PROBLEM: Reproduce the material below only from the line with "becoming a TEDx Speaker?" to the line with "Idiom Explorer", both included, keeping each line exact and dropping the pictures.

- - -

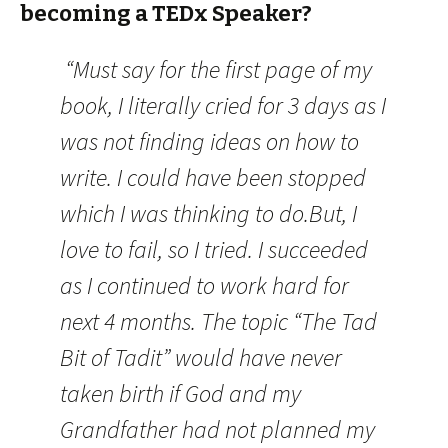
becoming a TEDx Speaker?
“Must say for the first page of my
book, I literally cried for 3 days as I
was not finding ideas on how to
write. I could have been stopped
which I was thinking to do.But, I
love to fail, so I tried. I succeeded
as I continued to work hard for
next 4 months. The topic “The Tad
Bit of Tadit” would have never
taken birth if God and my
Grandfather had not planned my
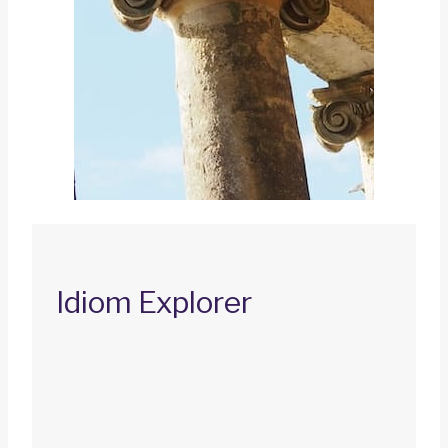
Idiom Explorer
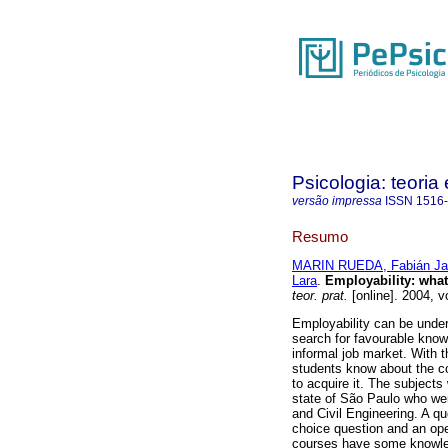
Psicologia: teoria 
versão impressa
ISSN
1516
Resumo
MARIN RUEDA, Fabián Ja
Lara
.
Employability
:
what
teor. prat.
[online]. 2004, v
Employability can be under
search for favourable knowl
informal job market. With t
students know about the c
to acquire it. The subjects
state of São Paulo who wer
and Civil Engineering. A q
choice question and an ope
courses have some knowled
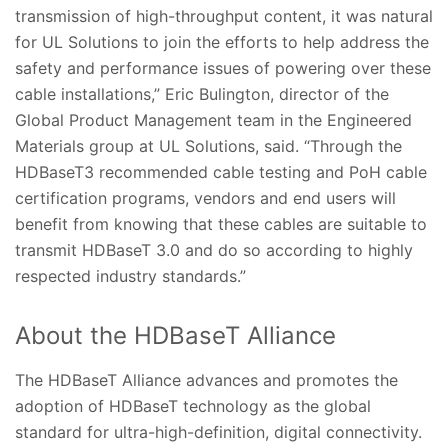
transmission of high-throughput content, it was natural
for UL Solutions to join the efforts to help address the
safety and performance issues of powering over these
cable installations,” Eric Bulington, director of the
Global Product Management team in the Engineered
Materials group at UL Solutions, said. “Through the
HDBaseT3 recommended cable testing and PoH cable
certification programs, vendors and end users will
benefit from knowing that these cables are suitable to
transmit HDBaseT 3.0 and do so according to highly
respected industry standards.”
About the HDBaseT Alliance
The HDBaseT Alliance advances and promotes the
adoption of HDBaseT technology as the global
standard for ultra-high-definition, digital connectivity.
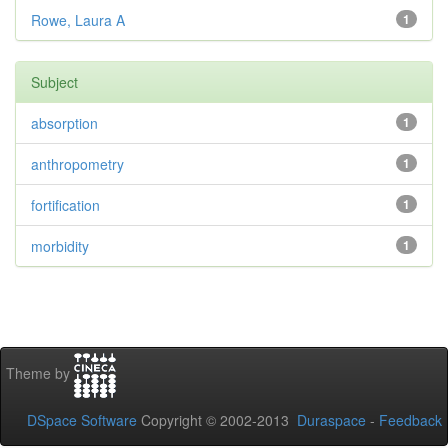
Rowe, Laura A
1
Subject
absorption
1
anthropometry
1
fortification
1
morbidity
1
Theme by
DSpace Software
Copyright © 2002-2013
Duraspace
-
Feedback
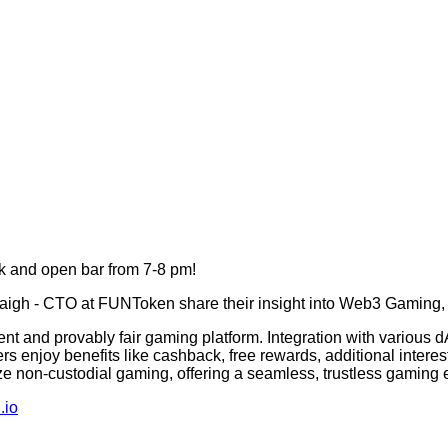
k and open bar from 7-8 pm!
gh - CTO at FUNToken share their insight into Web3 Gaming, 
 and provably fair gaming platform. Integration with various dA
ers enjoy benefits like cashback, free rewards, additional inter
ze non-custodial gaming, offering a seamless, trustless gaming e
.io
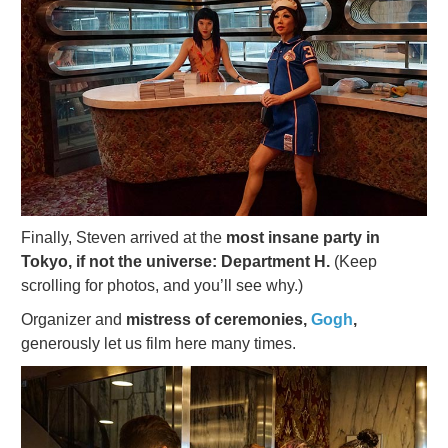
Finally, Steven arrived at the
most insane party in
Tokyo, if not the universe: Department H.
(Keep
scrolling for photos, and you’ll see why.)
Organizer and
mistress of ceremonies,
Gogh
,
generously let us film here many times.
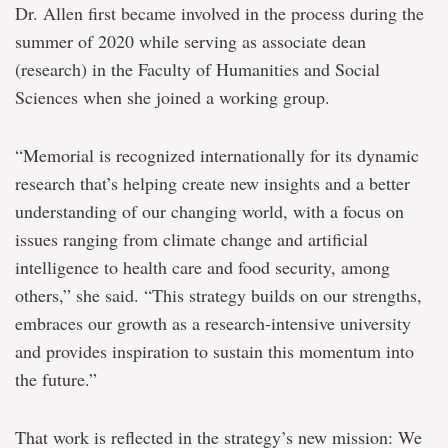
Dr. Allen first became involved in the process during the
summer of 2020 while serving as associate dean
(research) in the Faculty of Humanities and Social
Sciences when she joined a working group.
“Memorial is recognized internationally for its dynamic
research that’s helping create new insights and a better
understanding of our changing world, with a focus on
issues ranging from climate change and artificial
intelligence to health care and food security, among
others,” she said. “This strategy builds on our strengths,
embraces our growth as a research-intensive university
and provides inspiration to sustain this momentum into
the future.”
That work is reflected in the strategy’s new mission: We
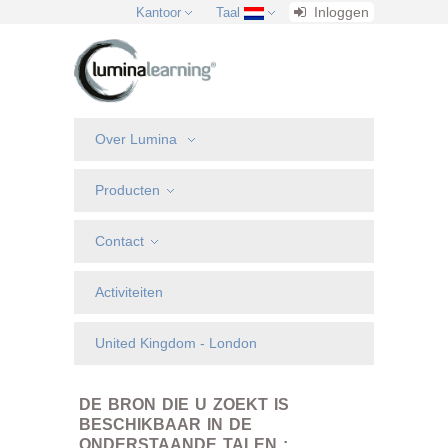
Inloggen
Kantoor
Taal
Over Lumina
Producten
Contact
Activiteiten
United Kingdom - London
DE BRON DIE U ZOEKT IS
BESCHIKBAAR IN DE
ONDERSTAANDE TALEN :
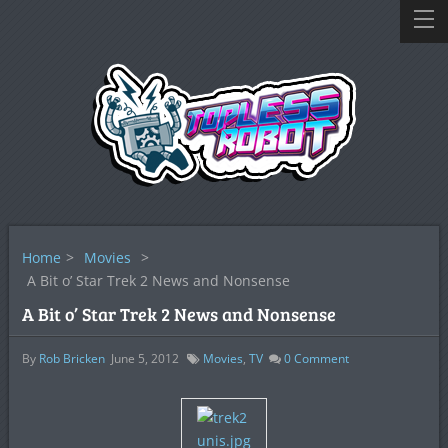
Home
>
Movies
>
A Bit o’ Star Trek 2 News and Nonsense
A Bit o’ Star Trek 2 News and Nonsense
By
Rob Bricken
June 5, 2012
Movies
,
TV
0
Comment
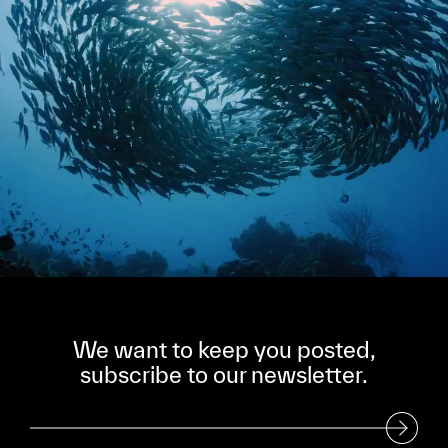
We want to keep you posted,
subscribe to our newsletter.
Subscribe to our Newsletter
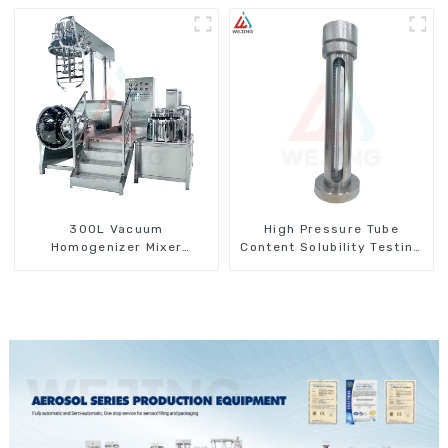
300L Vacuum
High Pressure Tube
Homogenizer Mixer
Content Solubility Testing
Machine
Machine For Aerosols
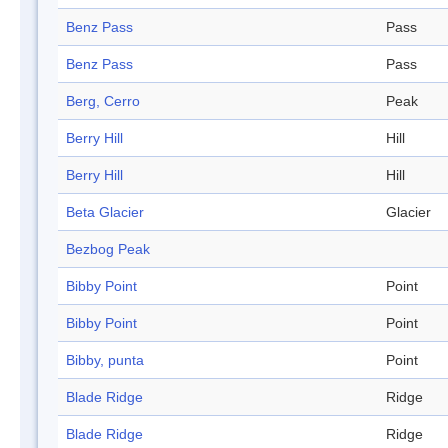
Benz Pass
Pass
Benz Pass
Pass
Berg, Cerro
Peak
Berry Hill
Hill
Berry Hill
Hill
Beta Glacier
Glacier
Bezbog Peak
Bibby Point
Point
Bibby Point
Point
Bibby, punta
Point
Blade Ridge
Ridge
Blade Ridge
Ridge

- - -

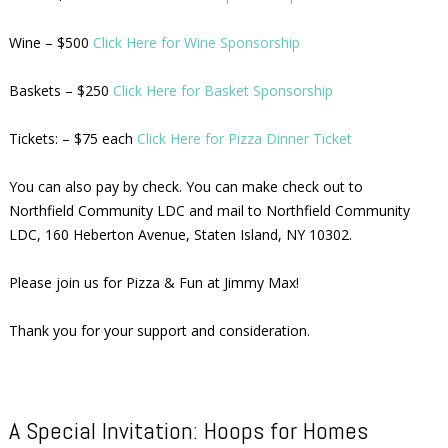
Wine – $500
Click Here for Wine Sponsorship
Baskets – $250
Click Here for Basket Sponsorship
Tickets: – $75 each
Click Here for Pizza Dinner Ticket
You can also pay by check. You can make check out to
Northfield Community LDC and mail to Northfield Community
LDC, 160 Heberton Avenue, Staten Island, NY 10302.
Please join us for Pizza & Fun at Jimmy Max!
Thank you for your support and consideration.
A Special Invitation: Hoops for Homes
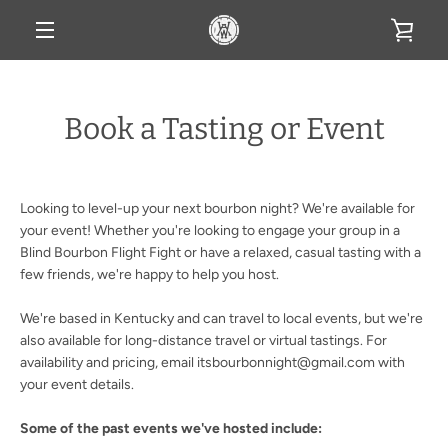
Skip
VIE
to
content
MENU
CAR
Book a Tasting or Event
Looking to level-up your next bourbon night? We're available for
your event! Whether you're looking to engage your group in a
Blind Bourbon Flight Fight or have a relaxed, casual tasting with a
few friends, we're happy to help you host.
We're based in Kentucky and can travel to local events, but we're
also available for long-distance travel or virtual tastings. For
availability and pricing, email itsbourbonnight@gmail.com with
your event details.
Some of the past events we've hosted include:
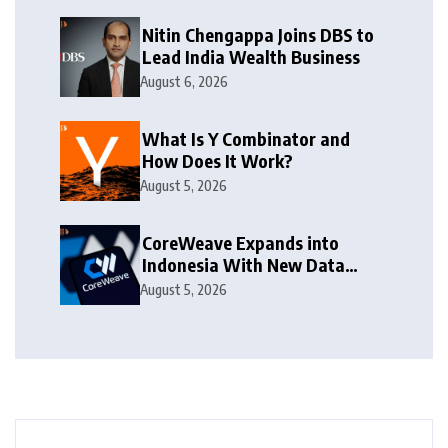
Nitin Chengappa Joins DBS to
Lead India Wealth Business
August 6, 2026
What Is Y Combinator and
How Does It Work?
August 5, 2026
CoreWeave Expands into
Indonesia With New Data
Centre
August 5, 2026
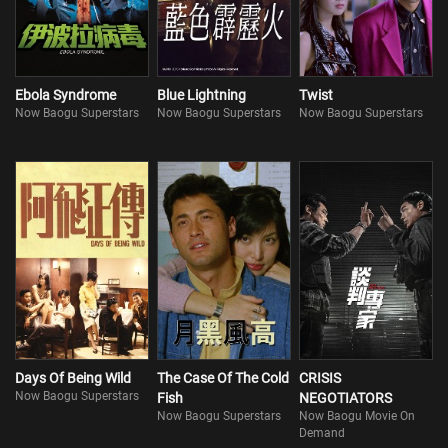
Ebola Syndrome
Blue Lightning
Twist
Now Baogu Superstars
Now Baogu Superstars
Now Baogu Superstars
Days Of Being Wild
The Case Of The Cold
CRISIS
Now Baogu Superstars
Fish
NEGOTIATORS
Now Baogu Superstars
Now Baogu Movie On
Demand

- - -

OUTPUT BELOW:
becoming a TEDx Speaker?
“Must say for the first page of my
book, I literally cried for 3 days as I
was not finding ideas on how to
write. I could have been stopped
which I was thinking to do.But, I
love to fail, so I tried. I succeeded
as I continued to work hard for
next 4 months. The topic “The Tad
Bit of Tadit” would have never
taken birth if God and my
Grandfather had not planned my
Idiom Explorer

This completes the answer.